As well as attending talks I visited the Emerging Technologies room where I heard about CU2CL, a Clang Tool which provides a source-to-source translation from CUDA to OpenCL, thus allowing a wider range of devices to be targeted. In some cases converting to OpenCL and changing platform leads to significant performance increases.
It is possible to target FPGAs with CU2CL, however such devices tend to take a performance hit as they favour pipeline parallelism rather than data parallelism. This relates to another talk in the conference, in which Hamid Reza Zohouri demonstrated how implementing FPGA-specific optimisations on OpenCL kernels achieved FPGA performance comparable to an Intel Xeon and better power efficiency than an NVIDIA K20. A remaining challenge is to make the compiler automatically optimize such programs for FPGAs.

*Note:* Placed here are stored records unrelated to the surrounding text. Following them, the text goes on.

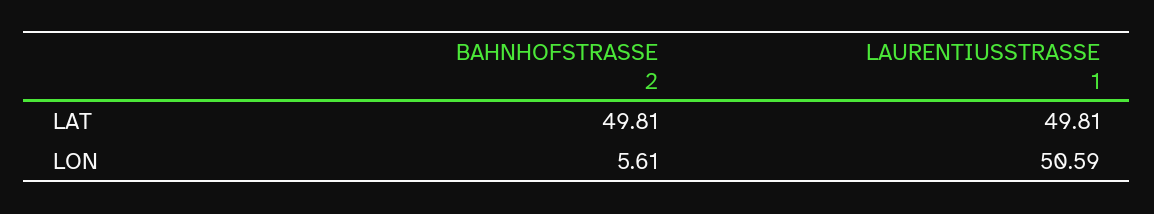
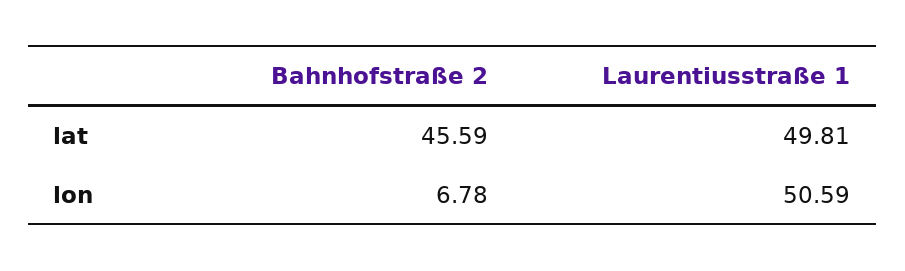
  {
    "BAHNHOFSTRASSE 2": {
-     "LAT": 49.81,
+     "LAT": 45.59,
-     "LON": 5.61
+     "LON": 6.78
    },
    "LAURENTIUSSTRASSE 1": {
      "LAT": 49.81,
      "LON": 50.59
    }
  }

Also in the Emerging Technologies room I learned about the QSigma Reconfigurable Compile-Time Superscalar Computer. This is a VLIW architecture in which superscalar execution and multi-threading is controlled at compile-time, rather than in hardware as is traditional. This eliminates the need for superscalar and multi-threading hardware units and is intended to save energy consumption and free up space on the chip.
On the final day I opted for the workshop on Numerical Reproducibility at Exascale (NRE2016). The scope ranged from reproducibility in hardware and software, to reproducibility in scientific papers. Michael Wolfe asked what the compiler can do to aid reproducibility and discussed how it might also break reproducibility. For example, the fused multiply-add operation gives different results depending on the order in which it is executed and different compilers produce different orderings.
Ideas for how the compiler might help reproducibility included: running parallel loops in various orders to check the result is the same, automatic comparison between two compilations to see if one is a fair implementation of the other, and the ability to flag critical parts of code that must be reproducible. I look forward to reading the full paper on this topic when it is available.
The following are a few posters that caught my attention during the conference:
- Performance and Energy Aware Workload Partitioning on Heterogeneous Platforms
- Quantization for Energy Efficient Convolutional Neural Networks
- Discovering Energy Resource Usage Patterns on Scientific Clusters
All in all this was a successful trip with lots of thought-provoking content.